From Birch Gold Group
This week, Your News to Know rounds up the latest top stories involving gold and the overall economy. Stories include: Why a quick economic recovery might not be around the corner, gold investors could be facing a buying opportunity, and auction of first U.S. gold coin could see a $15 million bid.
The return to normal might seem rapid, but the economic rebound could be anything but
Given the sheer amount of damage that the pandemic caused to the U.S. economy, many are hoping that the recovery will be as quick as the reopening of stores and businesses – especially given the stimulus that has been issued. Yet, as FXEmpire’s Arkadiusz Sieron points out, the lockdown wasn’t a wholly governmental measure from start to finish, and the opening could very much reflect that.
Instead, many shutdowns occurred on an individual level, with citizens and business owners testing out the waters. The reopening is likely to happen in similar fashion, leaving consumers with a need to re-acclimatize to their pre-lockdown routine and certain businesses to act in accord.
The notion of a V-shaped recovery has caused some tumult in the gold market and stirred up optimism for the first time in a while. Yet any doubters are forgetting that the metal was doing just as well prior to the pandemic, riding on a six-year high driven primarily by low or negative interest rates.
The domestic economy that everyone is eager to return to was sending off red flags and recessionary signals for a while, whereas the global economy had likewise been contracting. The sheer necessity to keep interest rates low or negative for the foreseeable future is essentially a guarantee of the same environment that has been supportive of gold, and persistent issues like sovereign debt, fiscal deficits and general uncertainty are more than likely to keep it there.
Gold investors should capitalize on the coming rebound as economic reality sets in
Heading into last Friday, gold’s largest recent setback happened during March’s massive asset sell-off, which it quickly recovered from. Prior to that, gold had been enjoying its best six months in recent years, having jumped around 20% year-on-year as central banks turned their interest rates negative.
So while gold dipped on Friday due to positive payroll numbers, plenty of analysts have doubts as to the true strength of the recovery and expect a price rebound similar to the one after March. Looking at the long-term picture, TD Securities head of global strategy Bart Melek sees a suppressed economy held down by various uncertainties, while Rhona O’Connell, head of market analysis for EMEA and Asia regions for INTL FCStone, points to existing uncertainties that will become more prominent.
“Longer term, we still got geopolitical risks as the trade tensions that not gone away. We’ve got underlying risk in the economic and financial environment,” O’Connell said. “Do we know if the recovery in China and the early shoots the U.S. will cascade through to Europe? It is questionable whether the equity markets are reflecting the genuine potential for recovery in the next three-to-six months or whether they have gone too far.”
Melek stands by his previous forecast that the massive amount of stimulus issued by the Fed will debase the dollar, cause inflation to run above the desired target and ultimately bring gold to $2,000 by the end of next year. Until then, he pegs the $1,660-$1,670 level as strong support that investors shouldn’t hesitate to jump in on. Everett Millman sees the same level as a good entry point, adding that a jump back to $1,700 would act as a bullish signal and that a rebound in the gold market could happen as early as this week.

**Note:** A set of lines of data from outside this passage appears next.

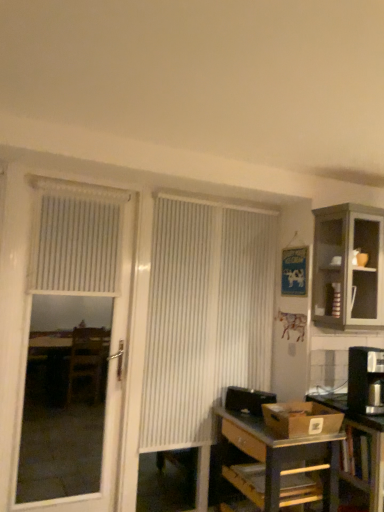
Question: Is metallic silver table at lower right thinner than white vertical blinds at center?

Choices:
 (A) no
 (B) yes

Answer: (A)

Question: Can you confirm if metallic silver table at lower right is positioned to the left of white vertical blinds at center?

Choices:
 (A) no
 (B) yes

Answer: (A)

Question: Can you confirm if metallic silver table at lower right is taller than white vertical blinds at center?

Choices:
 (A) no
 (B) yes

Answer: (A)

Question: Is metallic silver table at lower right not inside white vertical blinds at center?

Choices:
 (A) yes
 (B) no

Answer: (A)

Question: Is metallic silver table at lower right positioned behind white vertical blinds at center?

Choices:
 (A) no
 (B) yes

Answer: (A)

Question: Is black plastic coffee maker at right to the left or to the right of metallic gray desk at lower right in the image?

Choices:
 (A) left
 (B) right

Answer: (B)

Question: Is point (365, 373) closer or farther from the camera than point (228, 426)?

Choices:
 (A) closer
 (B) farther

Answer: (A)

Question: From a real-world perspective, is black plastic coffee maker at right positioned above or below metallic gray desk at lower right?

Choices:
 (A) above
 (B) below

Answer: (A)

Question: Considering the positions of black plastic coffee maker at right and metallic gray desk at lower right in the image, is black plastic coffee maker at right wider or thinner than metallic gray desk at lower right?

Choices:
 (A) thin
 (B) wide

Answer: (A)

Question: Does point (157, 285) appear closer or farther from the camera than point (370, 450)?

Choices:
 (A) closer
 (B) farther

Answer: (B)

Question: In terms of height, does white vertical blinds at center look taller or shorter compared to metallic silver table at lower right?

Choices:
 (A) short
 (B) tall

Answer: (B)

Question: From a real-world perspective, is white vertical blinds at center positioned above or below metallic silver table at lower right?

Choices:
 (A) below
 (B) above

Answer: (B)

Question: Considering the positions of white vertical blinds at center and metallic silver table at lower right in the image, is white vertical blinds at center bigger or smaller than metallic silver table at lower right?

Choices:
 (A) small
 (B) big

Answer: (A)

Question: Looking at the image, does white textured blind at upper left seem bigger or smaller compared to metallic silver table at lower right?

Choices:
 (A) big
 (B) small

Answer: (B)

Question: Is white textured blind at upper left situated inside metallic silver table at lower right or outside?

Choices:
 (A) outside
 (B) inside

Answer: (A)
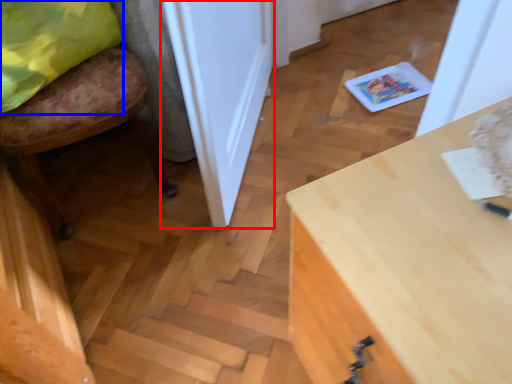
Question: Which object appears closest to the camera in this image, door (highlighted by a red box) or pillow (highlighted by a blue box)?

Choices:
 (A) door
 (B) pillow

Answer: (A)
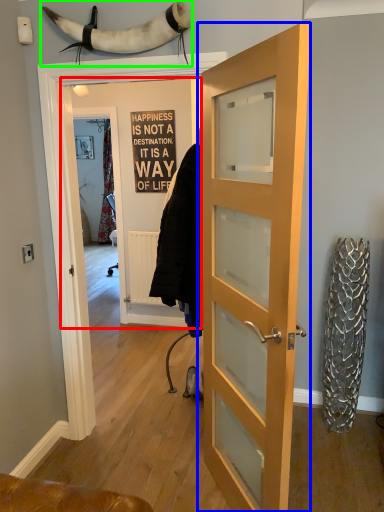
Question: Which is nearer to the door (highlighted by a red box)? door (highlighted by a blue box) or animal (highlighted by a green box).

Choices:
 (A) door
 (B) animal

Answer: (B)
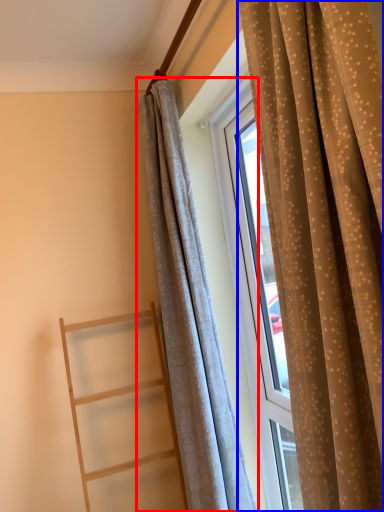
Question: Which object appears closest to the camera in this image, curtain (highlighted by a red box) or curtain (highlighted by a blue box)?

Choices:
 (A) curtain
 (B) curtain

Answer: (B)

First U.S. gold coin ever minted to be sold for at least $15 million
The legendary Brasher Doubloon is not only the first U.S. gold coin ever struck, but also one with an exceptional set of circumstances around it. It was made in the same year the Constitution was written, just 11 years after the Declaration of Independence was signed and five years before an official mint was established. Instead, the coin was made as part of a small private batch by metalsmith Ephraim Brasher, who happened to be the neighbor of George Washington.

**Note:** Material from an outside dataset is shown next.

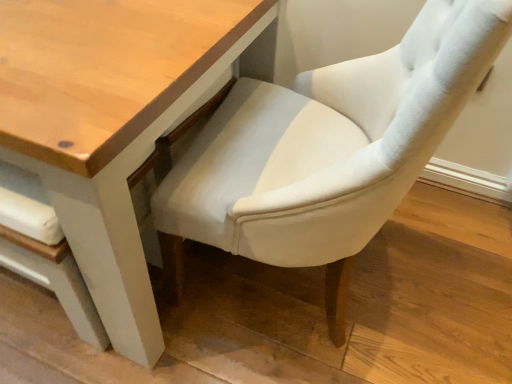
Identify the location of vacant space underneath light gray fabric chair at center (from a real-world perspective). The image size is (512, 384). (288, 292).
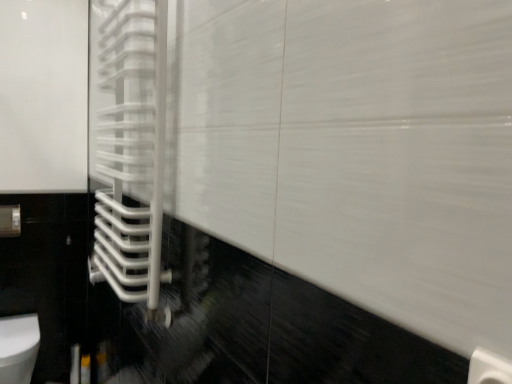
In order to face white glossy toilet at lower left, should I rotate leftwards or rightwards?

John Albanese, founder of Certified Acceptance Corp, is certain that the coin passed through the first president’s hands at some point, adding that experts, hobbyists and historians generally view it as the greatest coin ever.
The coin’s uniqueness bolsters its allure, as it is the only remaining one in the series that has the metalsmith’s initials stamped on the eagle’s chest, rather than the wing. Its fame is such that it even inspired a 1942 novel called The High Window. Yet, despite this, sightings of the actual coin are rare and details surrounding purchases are scarce. Records show that the coin sold for $625,000 in 1981, $2.99 million in 2005 and $7.4 million in 2011, all steep jumps from the Doubloon’s initial price of $15. Now, the coin has once again been put up for auction by PCAG Inc for a starting price of $15 million.
While it’s a fair assumption that it won’t take long for the coin to find its buyer, Albanese believes the Doubloon is the likeliest coin to fetch a $100 million price tag at some point. In the meantime, it will look to break the record for the highest sale of a single coin ever, set by a 1794 Flowing Hair silver dollar that sold for $10 million in 2013.